Excellent analysis Kingo P. You're analysis of the GOP formula for winning elections is a bullseye, but your mistake is to believe that the Democrats can mimic that success, even if they wanted to.

The Dems have no Rush Limbaugh and no Fox News or Sinclair Broadcasting etc. and probably never will. In fact, by 2008 right-wing ownership of the media could well be DOUBLE what it is today. The right-wing mudball machine works only because of the massive media echo chamber that bounces their bumper sticker ideas from the RNC "Talking Points Memo" to Rush, to Fox to CNN and, eventually to the network news anchors.

Once the RNC talking points have bounced around the Rush-Fox-CNN echo chamber a while, the major metropolitan dailies essentially have no choice but to report that John Kerry is suffering under the Swift Boat allegations, for example. Why do you think the flimsy as cardboard Swift Boat story stuck on Kerry, whereas the plain history that Bush ducked out of the Vietnam war slid right off the president's draft-dodging back?

The Dems tried everything imaginable to make the National Guard ne'er do well label stick to Bush, but the right has too firm a grip on the media echo chamber.

Nor will the Democrats ever have a candidate more susceptible to character assassination than Bush, a demonstrably lazy, slow-thinking, hypocritical puppet of plutocrats and religious extremists.

The man was a president's son who never filled out a job application, dodged the draft, snorted cocaine, got popped for drunk driving, failed at his father's business then got out of his own before it failed and had a sensationally mediocre academic career. If the Democrats couldn't make a kick me sign stick on this guy's back, how in the world can they expect to punk a Bill Frist, let alone a John McCain or a Rudy Giuliani?

No, I fear the Democrats are another election loss away from a rebirth. The war in Iraq and increasing right-wing control of the media are a very powerful combination.

The war in Iraq will have to get a lot worse SIMULTANEOUSLY with a
economic decline for the Democrats to have any hope. If the war gets better but the economy goes south, the GOP propaganda machine will keep the focus on the war, keep people scared or maybe even start another war in Syria, Iran or Sudan.

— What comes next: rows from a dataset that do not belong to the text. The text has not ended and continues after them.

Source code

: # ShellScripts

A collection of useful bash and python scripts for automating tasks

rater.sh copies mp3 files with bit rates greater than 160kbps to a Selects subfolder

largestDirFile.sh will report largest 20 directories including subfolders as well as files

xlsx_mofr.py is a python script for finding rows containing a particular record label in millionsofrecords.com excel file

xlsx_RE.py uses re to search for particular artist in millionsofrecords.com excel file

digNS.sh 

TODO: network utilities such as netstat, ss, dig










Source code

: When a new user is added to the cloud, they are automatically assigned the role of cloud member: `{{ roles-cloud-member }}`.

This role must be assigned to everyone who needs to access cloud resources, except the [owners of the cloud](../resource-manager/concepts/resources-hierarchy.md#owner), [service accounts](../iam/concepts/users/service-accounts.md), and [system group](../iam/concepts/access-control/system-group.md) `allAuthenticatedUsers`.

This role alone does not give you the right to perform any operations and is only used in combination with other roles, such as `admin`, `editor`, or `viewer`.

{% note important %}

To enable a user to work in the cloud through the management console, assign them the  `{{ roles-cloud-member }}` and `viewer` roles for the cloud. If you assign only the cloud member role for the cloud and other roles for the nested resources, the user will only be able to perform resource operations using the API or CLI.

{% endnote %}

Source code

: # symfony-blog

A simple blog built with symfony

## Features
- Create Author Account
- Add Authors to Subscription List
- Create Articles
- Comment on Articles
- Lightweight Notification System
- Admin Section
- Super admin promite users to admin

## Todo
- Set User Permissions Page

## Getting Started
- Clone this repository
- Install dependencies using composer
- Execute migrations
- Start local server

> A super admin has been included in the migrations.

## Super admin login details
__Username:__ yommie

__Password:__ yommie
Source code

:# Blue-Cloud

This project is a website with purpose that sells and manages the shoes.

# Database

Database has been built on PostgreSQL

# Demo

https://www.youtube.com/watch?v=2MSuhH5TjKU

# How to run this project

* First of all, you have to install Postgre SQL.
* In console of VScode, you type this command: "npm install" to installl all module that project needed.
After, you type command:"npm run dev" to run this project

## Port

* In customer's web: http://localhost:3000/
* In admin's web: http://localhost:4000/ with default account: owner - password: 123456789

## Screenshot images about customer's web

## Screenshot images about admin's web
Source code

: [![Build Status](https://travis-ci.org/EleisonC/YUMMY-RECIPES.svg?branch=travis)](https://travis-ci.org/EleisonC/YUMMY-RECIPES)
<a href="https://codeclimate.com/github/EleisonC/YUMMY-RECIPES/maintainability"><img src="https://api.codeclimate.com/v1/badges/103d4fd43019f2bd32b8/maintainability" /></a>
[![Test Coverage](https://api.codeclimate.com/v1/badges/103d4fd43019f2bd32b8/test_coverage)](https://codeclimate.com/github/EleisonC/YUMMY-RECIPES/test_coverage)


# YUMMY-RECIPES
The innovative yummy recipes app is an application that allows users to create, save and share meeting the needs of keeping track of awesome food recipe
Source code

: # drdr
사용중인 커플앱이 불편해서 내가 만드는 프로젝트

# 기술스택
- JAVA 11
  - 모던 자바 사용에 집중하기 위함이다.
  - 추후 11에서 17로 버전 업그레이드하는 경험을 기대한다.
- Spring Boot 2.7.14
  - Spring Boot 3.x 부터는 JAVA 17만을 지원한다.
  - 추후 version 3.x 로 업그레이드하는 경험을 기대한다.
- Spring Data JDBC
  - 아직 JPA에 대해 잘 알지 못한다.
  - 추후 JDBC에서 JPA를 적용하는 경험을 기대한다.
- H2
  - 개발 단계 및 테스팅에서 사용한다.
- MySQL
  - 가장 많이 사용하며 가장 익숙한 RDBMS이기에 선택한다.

If the war gets worse, but economic growth picks up, the GOP will have no problem getting the mainstream media to keep a Bushonomics Miracle Revival story on the front page, pushing the war and its casualties back to page 17b under the fold. (Remember Reagan's "miracle economic boom.'' By almost every economic indicator, the economy performed worse under Reagan than under any other post World War II administration.

It's not that I find the high road so much more appealing, it's just that I think sticking to the issues and being tougher within the party about making people take courageous stands is the only realistic option.

That's definitely a long term strategy, versus the hope that we can do to their next guy what they did to Kerry, but it's success would be longer lasting as well.